Although by the end of the war many countries were left in ruins, the strength of the economic recovery was quite robust. For instance, by 1950s, West Germany had doubled its production from its pre-war levels, Italy was marked by stability and high growth, and France rebounded quickly and enjoyed rapid economic growth and modernization. Between 1950 and 1975, income per person in developing countries, increased by 3 percent p.a. on average. Labor productivity grew twice as fast as ever before along with attaining full employment; the GDP of developed countries too grew twice as fast; there was an increase in the rate of growth of capital stock, indicating an investment boom.
So what were some of the factors behind this unprecedented prosperity following the most devastating conflict in the history of mankind?

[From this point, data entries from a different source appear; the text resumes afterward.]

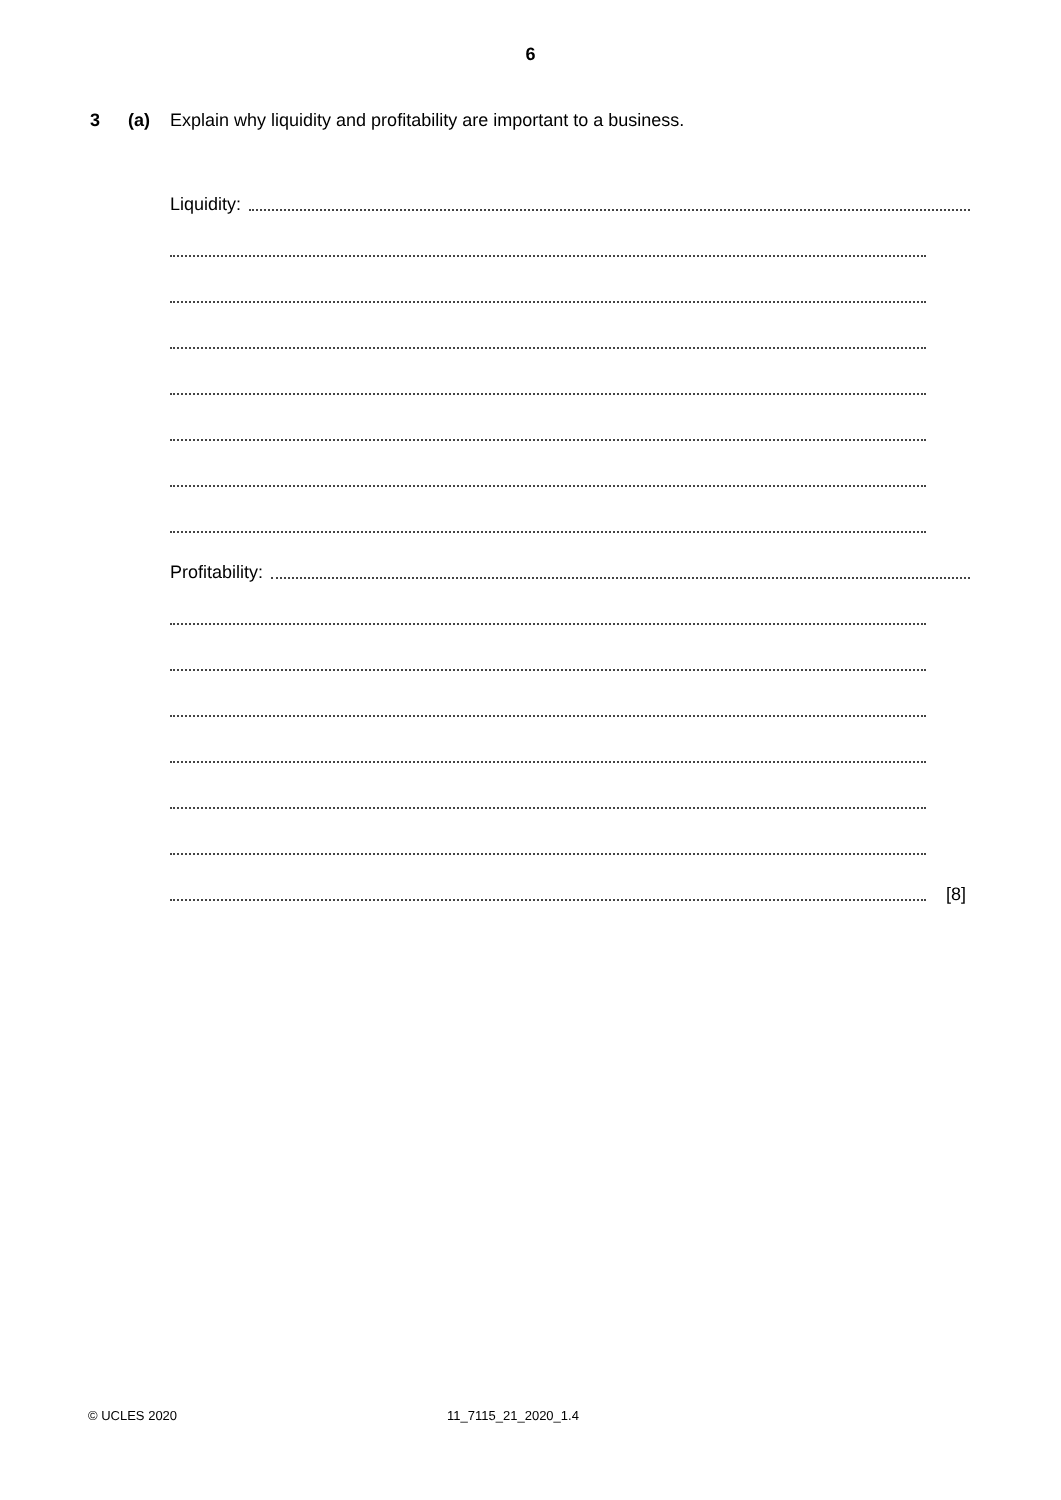6
3 (a) Explain why liquidity and profitability are important to a business.
Liquidity:
Profitability:
[8]
© UCLES 2020 11_7115_21_2020_1.4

The economic revival was made possible through the provision of foreign aid such as the United Nations Relief and Rehabilitation Administration and the Marshall Plan. Marshall Plan was an economic initiative undertaken by the US to assist the Western European economies at restoring productive capacity, fostering commerce and resolving poverty and hunger. It helped in the socio-economic transformation of the countries in line with their own development strategies. By 1952, growth in these countries had surpassed the pre-war levels, indicating the program’s positive impact economically. International solidarity played a crucial role and the Plan became an example of successful implementation of transfers of resources to countries in need.
This was combined with the establishment of the Bretton Woods monetary system in 1944, designed to promote financial stability. Two financial international institutions were formed, namely the International Monetary Fund (IMF) and the World Bank. Initially called the International Bank for Reconstruction and Development (IBRD), the World Bank was responsible for providing loans to support post-war economic reconstruction. The IMF’s goal was to reconstruct the international payments system and mandate each country to adopt a monetary policy that sustained its fixed exchange rate to gold. It aided in correcting temporary payment imbalances and contributed to a freer flow of currencies between member countries. During the 1950s, world trade and international payments became more stable due to an increase in the production capacities of countries.

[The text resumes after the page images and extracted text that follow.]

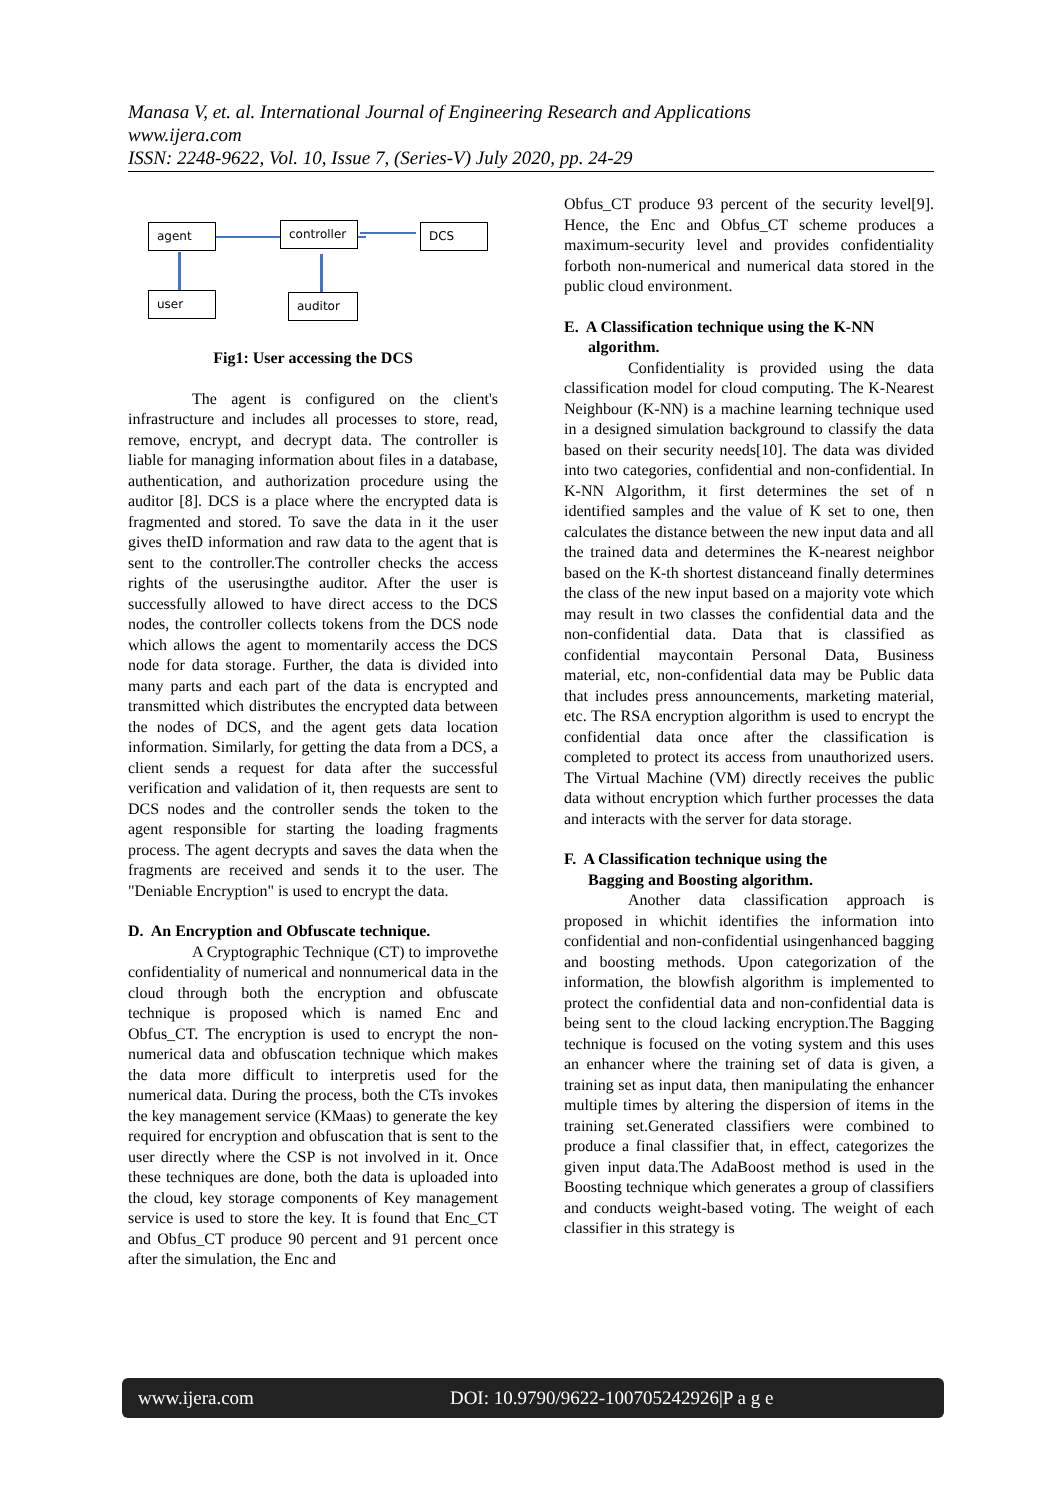Manasa V, et. al. International Journal of Engineering Research and Applications
www.ijera.com
ISSN: 2248-9622, Vol. 10, Issue 7, (Series-V) July 2020, pp. 24-29
agent
controller
DCS
user auditor
Fig1: User accessing the DCS
The agent is configured on the client's infrastructure and includes all processes to store, read, remove, encrypt, and decrypt data. The controller is liable for managing information about files in a database, authentication, and authorization procedure using the auditor [8]. DCS is a place where the encrypted data is fragmented and stored. To save the data in it the user gives theID information and raw data to the agent that is sent to the controller.The controller checks the access rights of the userusingthe auditor. After the user is successfully allowed to have direct access to the DCS nodes, the controller collects tokens from the DCS node which allows the agent to momentarily access the DCS node for data storage. Further, the data is divided into many parts and each part of the data is encrypted and transmitted which distributes the encrypted data between the nodes of DCS, and the agent gets data location information. Similarly, for getting the data from a DCS, a client sends a request for data after the successful verification and validation of it, then requests are sent to DCS nodes and the controller sends the token to the agent responsible for starting the loading fragments process. The agent decrypts and saves the data when the fragments are received and sends it to the user. The "Deniable Encryption" is used to encrypt the data.
D. An Encryption and Obfuscate technique.
A Cryptographic Technique (CT) to improvethe confidentiality of numerical and nonnumerical data in the cloud through both the encryption and obfuscate technique is proposed which is named Enc and Obfus_CT. The encryption is used to encrypt the non-numerical data and obfuscation technique which makes the data more difficult to interpretis used for the numerical data. During the process, both the CTs invokes the key management service (KMaas) to generate the key required for encryption and obfuscation that is sent to the user directly where the CSP is not involved in it. Once these techniques are done, both the data is uploaded into the cloud, key storage components of Key management service is used to store the key. It is found that Enc_CT and Obfus_CT produce 90 percent and 91 percent once after the simulation, the Enc and
Obfus_CT produce 93 percent of the security level[9]. Hence, the Enc and Obfus_CT scheme produces a maximum-security level and provides confidentiality forboth non-numerical and numerical data stored in the public cloud environment.
E. A Classification technique using the K-NN
algorithm.
Confidentiality is provided using the data classification model for cloud computing. The K-Nearest Neighbour (K-NN) is a machine learning technique used in a designed simulation background to classify the data based on their security needs[10]. The data was divided into two categories, confidential and non-confidential. In K-NN Algorithm, it first determines the set of n identified samples and the value of K set to one, then calculates the distance between the new input data and all the trained data and determines the K-nearest neighbor based on the K-th shortest distanceand finally determines the class of the new input based on a majority vote which may result in two classes the confidential data and the non-confidential data. Data that is classified as confidential maycontain Personal Data, Business material, etc, non-confidential data may be Public data that includes press announcements, marketing material, etc. The RSA encryption algorithm is used to encrypt the confidential data once after the classification is completed to protect its access from unauthorized users. The Virtual Machine (VM) directly receives the public data without encryption which further processes the data and interacts with the server for data storage.
F. A Classification technique using the
Bagging and Boosting algorithm.
Another data classification approach is proposed in whichit identifies the information into confidential and non-confidential usingenhanced bagging and boosting methods. Upon categorization of the information, the blowfish algorithm is implemented to protect the confidential data and non-confidential data is being sent to the cloud lacking encryption.The Bagging technique is focused on the voting system and this uses an enhancer where the training set of data is given, a training set as input data, then manipulating the enhancer multiple times by altering the dispersion of items in the training set.Generated classifiers were combined to produce a final classifier that, in effect, categorizes the given input data.The AdaBoost method is used in the Boosting technique which generates a group of classifiers and conducts weight-based voting. The weight of each classifier in this strategy is
www.ijera.com DOI: 10.9790/9622-100705242926|P a g e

Ironically, the Great Depression of 1929 too paved the way for the post-war recovery, especially in the US. In fact, Michael Perelman, an American economist, and economic historian wrote, “The striking dichotomy between the Depression and prosperity was not at all paradoxical.” He explained that the Great Depression led to an increase in competition and forced firms to invest in modernization rather than increasing capacity. The war, in turn, sparked innovations that gave it the lead in modern technology, like the development of computers and jet aircraft.
The state of consumer demand then also provided an exceptional opportunity to businesses. The Depression deterred consumers from buying expensive consumer goods, and the War diverted investment towards military expansion from the production of consumer goods such as automobiles. Thus, consumers had accumulated savings, had the desire to buy expensive consumer goods, and the businesses had more than ample productive capacity to fulfill their demands – making way for the post-war boom.
All these factors led to record periods of economic growth across countries. The ‘Japanese economic miracle’ resulted in Japan becoming the world’s second-largest economy by the 1960s, mainly due to the successful adoption of the economic reform of focussing on the production of raw material. It emerged as a powerful player in the spheres of steel working, car manufacturing, and electronics industry. France refers to the period 1945-75 as ‘The Glorious Thirty’. Its economy grew rapidly within the framework of the Marshall Plan, witnessing high productivity gains and increasing internationalization. It became Europe’s largest agricultural producer and exporter.
Similarly, the Marshall Plan aided other countries. For instance, Italy (through opening up of new industries upon discovery of hydrocarbons), Greece (development of chemical industry, tourism, and services sector), South Korea – ‘Miracle of the Han River’ (phase of industrialization, modernization, economic growth), etc.
For some twenty years after the Second World War, countries of the capitalist West were successful in generating rapid growth with high employment. However, this ‘golden age of capitalism’ could not survive the economic traumas of the 1970s; the collapse of the Bretton Woods monetary system in 1971, the 1973 oil crisis, stock market crash that was followed by a recession (1974-75).